PARIS (AP) – During a single night shift this week, three new COVID-19 patients were rushed to Dr. Karim Debbat’s small intensive care unit in the southern French city of Arles. Its service now has more virus patients than during the first wave of the pandemic, and is rushing to create new intensive care beds elsewhere in the hospital to accommodate the sick.
Similar scenes are taking place all over France. COVID-19 patients now occupy 40% of ICU beds in the Paris region and nearly a quarter in ICUs nationwide, as several weeks of escalating infections among young people spread to vulnerable populations.
Despite being one of the richest nations in the world ̵
“It’s very tense, we have no more places,” said Dr. Debbat to the Associated Press. His hospital is converting recovery rooms into intensive care units, delaying non-urgent surgery and increasingly directing its staff towards high-maintenance COVID patients. When asked about extra doctors to help with the new cases, he simply said, “We don’t have them. That’s the problem.”
When workers at the Paris public hospital protested this week, they confronted French President Emmanuel Macron to ask for more government investment, he said: “It’s no longer a question of resources, it’s a question of organization.”
He defended his government’s handling of the crisis and noted € 8.5 billion in investments promised in July for the hospital system. Protesting doctors said funds are too few and too slow to arrive, after years of cost cuts that have left France with half the number of ICU beds in 2020 it had in 2010.
Intensive care unit employment rates are seen as an important indicator of how saturated the hospital system is and how effective health authorities have been in protecting populations at risk.
And France’s numbers don’t look good.
It reported more than 18,000 new cases daily on Thursday, and virus patients now occupy 1,427 ICU beds nationwide, a figure that has doubled in less than a month. France’s overall intensive care capacity is 6,000, roughly the same as in March, according to national health agency data provided to the PA.

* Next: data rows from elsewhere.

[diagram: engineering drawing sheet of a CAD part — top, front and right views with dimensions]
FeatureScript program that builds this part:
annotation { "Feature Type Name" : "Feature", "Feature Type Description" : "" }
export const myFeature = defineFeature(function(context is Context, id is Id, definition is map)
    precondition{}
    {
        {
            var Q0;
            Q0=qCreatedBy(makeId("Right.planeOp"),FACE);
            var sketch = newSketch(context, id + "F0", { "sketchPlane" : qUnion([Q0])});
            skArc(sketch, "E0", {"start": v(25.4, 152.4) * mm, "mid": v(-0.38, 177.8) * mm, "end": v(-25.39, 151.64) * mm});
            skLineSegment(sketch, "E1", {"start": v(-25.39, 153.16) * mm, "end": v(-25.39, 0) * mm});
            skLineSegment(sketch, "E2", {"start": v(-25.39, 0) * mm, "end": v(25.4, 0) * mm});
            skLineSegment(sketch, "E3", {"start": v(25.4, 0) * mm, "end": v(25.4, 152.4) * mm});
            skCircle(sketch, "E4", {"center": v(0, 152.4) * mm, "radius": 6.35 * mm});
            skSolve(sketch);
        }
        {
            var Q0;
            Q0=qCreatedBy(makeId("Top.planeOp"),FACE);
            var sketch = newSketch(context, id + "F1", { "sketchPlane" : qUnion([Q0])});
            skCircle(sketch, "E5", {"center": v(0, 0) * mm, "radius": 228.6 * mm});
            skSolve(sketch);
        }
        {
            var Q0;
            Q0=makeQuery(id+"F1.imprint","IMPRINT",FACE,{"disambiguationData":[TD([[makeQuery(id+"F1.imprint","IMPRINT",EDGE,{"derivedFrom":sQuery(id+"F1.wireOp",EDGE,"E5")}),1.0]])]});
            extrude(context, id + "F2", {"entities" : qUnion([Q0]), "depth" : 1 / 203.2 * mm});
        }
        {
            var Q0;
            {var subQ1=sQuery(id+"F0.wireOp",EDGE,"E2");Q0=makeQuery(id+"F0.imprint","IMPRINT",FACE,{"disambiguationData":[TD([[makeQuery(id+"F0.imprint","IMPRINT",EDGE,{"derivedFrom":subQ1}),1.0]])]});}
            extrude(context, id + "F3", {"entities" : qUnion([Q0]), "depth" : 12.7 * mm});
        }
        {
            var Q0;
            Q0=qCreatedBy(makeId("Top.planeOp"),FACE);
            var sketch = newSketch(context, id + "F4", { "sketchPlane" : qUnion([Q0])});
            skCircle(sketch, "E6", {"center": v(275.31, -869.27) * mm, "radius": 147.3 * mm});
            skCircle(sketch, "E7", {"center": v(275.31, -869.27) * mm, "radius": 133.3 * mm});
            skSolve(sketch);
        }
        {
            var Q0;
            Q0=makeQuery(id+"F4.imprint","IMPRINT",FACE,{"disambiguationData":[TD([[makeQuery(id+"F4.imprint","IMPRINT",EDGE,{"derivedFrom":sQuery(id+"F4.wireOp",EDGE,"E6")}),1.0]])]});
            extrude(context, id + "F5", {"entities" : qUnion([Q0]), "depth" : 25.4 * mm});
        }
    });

For comparison, Germany entered the pandemic with about five times as many ICU beds as France, which has an equally well-developed healthcare system and a slightly smaller population. To date, the confirmed death toll related to the virus in Germany is 9,584 compared to 32,521 in France.
Getting the right critical care capacity is a challenge. Spain ran short in the spring and expanded its permanent intensive care capacity by around 1,000 beds. Britain expanded critical care capacity by building emergency field hospitals. As they were barely used, the so-called Nightingale hospitals were taken out of service. However, the UK government says they can be reused if needed.

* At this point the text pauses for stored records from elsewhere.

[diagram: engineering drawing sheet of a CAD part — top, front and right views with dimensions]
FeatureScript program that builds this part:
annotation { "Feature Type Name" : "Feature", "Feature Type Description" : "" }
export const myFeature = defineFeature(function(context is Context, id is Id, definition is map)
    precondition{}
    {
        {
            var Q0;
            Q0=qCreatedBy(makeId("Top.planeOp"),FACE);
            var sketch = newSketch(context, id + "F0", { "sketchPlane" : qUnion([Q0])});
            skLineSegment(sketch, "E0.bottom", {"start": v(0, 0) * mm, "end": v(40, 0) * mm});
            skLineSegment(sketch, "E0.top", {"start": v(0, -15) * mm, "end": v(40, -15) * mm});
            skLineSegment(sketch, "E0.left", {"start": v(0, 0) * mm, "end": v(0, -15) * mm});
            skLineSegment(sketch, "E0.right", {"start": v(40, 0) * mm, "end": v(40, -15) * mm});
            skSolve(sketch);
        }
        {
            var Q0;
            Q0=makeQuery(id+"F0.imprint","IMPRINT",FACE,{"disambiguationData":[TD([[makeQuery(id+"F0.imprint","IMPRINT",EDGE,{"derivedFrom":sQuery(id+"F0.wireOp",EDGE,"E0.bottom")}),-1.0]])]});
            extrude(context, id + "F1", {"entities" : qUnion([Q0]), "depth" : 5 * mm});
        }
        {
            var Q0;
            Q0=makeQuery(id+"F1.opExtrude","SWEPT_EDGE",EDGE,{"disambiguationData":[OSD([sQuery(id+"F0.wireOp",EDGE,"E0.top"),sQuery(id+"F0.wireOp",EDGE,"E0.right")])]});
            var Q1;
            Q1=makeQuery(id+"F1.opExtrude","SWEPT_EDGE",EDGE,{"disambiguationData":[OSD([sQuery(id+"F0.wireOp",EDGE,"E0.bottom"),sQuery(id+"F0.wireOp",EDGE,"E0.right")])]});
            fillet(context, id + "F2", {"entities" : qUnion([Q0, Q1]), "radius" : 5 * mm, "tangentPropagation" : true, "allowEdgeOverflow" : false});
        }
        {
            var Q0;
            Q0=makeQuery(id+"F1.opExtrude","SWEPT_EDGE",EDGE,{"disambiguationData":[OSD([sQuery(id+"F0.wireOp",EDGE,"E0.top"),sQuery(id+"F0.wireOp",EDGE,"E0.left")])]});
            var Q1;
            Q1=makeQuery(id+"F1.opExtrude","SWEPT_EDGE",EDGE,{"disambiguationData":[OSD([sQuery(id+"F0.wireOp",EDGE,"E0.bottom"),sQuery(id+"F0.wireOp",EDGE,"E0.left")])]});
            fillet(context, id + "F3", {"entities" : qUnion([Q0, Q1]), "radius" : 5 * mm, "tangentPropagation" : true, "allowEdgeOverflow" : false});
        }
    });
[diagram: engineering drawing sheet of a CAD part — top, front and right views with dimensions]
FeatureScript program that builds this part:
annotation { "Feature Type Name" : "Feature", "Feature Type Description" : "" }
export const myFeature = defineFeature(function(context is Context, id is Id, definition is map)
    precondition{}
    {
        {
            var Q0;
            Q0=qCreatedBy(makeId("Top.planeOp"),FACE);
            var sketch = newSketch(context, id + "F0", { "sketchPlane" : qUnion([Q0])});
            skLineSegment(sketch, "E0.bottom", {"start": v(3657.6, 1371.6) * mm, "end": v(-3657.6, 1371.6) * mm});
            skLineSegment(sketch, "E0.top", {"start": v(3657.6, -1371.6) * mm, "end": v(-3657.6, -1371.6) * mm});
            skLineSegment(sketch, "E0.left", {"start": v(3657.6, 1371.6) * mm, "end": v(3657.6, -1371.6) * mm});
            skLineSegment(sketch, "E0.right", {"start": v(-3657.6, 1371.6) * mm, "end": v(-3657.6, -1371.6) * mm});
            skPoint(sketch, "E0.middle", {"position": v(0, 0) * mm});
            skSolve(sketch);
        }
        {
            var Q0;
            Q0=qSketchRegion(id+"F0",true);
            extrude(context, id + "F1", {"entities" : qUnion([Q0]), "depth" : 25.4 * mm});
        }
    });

France added more makeshift beds in the spring – including some built by the military in the country’s first peacetime field hospital – and the health agency said French hospitals could possibly double critical care capacity if needed this fall. .

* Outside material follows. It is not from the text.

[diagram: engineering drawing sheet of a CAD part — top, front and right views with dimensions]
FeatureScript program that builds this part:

Compared to March and April, doctors say that this time the French ICUs are better armed, both with protective equipment and with more knowledge on how this coronavirus works. Doctors are now putting fewer patients on breathing machines, and hospitals are experts on how to reorganize their operations to focus on COVID-19.
The number of virus patients in intensive care has rapidly doubled last month in Strasbourg’s New Civilian Hospital, but the atmosphere is surprisingly calm. An AP reporter watched teams of doctors coordinate closely to manage each patient’s trajectory and treatment according to rigorous protocols they are accustomed to.
But this extra practice doesn’t mean handling recurring virus cases in intensive care units is easy. In addition to extra breathing machines and other equipment, adding temporary beds in the ICU also takes time and work, as does treating COVID-19 patients within them.
“The work is harder and takes longer” than most other patients, said Pierre-Yves, head of the intensive care unit at Laveran military hospital in Marseille. He was not allowed to be identified by his surname due to military policy.
Seven or more of its 47 collaborators are needed every time they slowly and carefully rotate a patient from back to stomach or vice versa. Getting in and out of the ward now involves a long and careful dance to change the equipment of the whole body and disinfect everything they touched.
Dr Debbat in Arles said ICU staff training takes several months, so he relies on the same staffing levels as in spring and fears they may run out.
“I’m like a coach and I only have one team, with no reserve players,” he said.
He also cares about virus-free patients, who had already been sidelined earlier this year. And he’s worried about the upcoming flu season, which sends around 2,000 patients to intensive care in France each year.
The head of the SOS Medecins emergency medical service, Serge Smadja, does not think France will face the situation again it saw in the spring, when more than 7,000 virus patients were in intensive care at the height of the crisis and nearly 10,000 infected people died. in nursing homes without ever reaching hospitals. But he said French public opinion and its leaders were wrong in thinking “the virus was behind us”.
“There aren’t enough beds … and there is mostly a lack of staff,” he said. And with his service that has seen a steady increase in cases and the pandemic continuing, he warned: “what is missing is an end date.”
Jean-Francois Badias in Strasbourg, France contributed to this story.